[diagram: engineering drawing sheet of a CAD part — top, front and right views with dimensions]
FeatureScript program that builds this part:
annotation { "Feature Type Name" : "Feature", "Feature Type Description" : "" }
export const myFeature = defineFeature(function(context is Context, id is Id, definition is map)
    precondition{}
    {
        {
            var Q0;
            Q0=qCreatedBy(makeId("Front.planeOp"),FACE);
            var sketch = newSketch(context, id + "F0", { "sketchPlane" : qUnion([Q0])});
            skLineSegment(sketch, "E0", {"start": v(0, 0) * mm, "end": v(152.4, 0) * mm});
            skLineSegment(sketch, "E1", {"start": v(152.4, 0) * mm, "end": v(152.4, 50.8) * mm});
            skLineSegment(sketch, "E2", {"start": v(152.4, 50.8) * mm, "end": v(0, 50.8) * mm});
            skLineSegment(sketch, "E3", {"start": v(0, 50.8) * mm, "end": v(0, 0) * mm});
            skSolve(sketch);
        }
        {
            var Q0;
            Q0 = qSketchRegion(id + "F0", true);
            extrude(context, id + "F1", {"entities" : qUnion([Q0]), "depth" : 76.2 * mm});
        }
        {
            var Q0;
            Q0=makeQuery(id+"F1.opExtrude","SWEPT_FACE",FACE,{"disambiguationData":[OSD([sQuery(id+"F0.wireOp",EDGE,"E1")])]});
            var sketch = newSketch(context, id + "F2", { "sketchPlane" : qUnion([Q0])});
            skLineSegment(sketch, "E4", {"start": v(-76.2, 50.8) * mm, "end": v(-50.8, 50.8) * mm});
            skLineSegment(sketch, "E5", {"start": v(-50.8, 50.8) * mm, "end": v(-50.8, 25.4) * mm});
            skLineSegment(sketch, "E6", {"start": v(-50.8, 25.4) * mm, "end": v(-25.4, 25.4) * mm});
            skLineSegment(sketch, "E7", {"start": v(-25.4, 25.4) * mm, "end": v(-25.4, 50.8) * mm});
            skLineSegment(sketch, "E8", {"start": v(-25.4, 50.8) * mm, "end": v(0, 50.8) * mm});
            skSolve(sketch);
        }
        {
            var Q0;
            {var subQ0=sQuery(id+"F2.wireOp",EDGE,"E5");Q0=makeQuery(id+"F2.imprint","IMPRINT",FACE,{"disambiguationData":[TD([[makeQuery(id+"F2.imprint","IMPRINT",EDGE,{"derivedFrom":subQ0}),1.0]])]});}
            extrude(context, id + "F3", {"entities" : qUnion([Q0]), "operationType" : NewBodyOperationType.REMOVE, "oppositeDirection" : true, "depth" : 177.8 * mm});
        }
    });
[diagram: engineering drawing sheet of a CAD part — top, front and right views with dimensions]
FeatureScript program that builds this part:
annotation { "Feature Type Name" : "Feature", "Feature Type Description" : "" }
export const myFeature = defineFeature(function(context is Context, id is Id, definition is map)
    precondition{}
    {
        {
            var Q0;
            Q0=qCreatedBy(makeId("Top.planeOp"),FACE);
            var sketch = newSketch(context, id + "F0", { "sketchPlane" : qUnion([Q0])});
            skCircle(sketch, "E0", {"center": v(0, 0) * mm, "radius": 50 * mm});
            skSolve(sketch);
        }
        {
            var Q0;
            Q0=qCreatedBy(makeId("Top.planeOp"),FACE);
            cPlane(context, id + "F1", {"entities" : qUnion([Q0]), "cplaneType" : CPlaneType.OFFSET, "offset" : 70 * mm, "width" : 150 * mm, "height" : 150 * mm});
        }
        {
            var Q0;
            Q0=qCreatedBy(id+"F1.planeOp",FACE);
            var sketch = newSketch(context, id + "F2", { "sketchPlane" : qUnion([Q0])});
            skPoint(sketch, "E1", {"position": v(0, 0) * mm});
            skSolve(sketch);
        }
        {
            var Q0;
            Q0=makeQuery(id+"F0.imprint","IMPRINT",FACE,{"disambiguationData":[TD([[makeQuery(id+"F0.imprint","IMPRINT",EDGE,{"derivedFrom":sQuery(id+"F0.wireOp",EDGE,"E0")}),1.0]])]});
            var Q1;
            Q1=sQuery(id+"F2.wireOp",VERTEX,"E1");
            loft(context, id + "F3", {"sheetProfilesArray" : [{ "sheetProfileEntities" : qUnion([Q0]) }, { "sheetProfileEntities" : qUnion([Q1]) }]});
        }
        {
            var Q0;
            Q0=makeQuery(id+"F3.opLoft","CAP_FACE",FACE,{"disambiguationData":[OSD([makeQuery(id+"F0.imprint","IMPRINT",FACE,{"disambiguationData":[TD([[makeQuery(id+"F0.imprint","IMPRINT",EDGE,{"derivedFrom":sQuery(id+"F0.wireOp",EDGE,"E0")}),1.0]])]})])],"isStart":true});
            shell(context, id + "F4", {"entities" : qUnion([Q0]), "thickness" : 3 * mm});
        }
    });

§ **WHAT IS EXPECTED**
Please extract each line of the material above that contains the string "depth".

§ **OUTPUT FOR THIS EXERCISE**
            extrude(context, id + "F1", {"entities" : qUnion([Q0]), "depth" : 76.2 * mm});
            extrude(context, id + "F3", {"entities" : qUnion([Q0]), "operationType" : NewBodyOperationType.REMOVE, "oppositeDirection" : true, "depth" : 177.8 * mm});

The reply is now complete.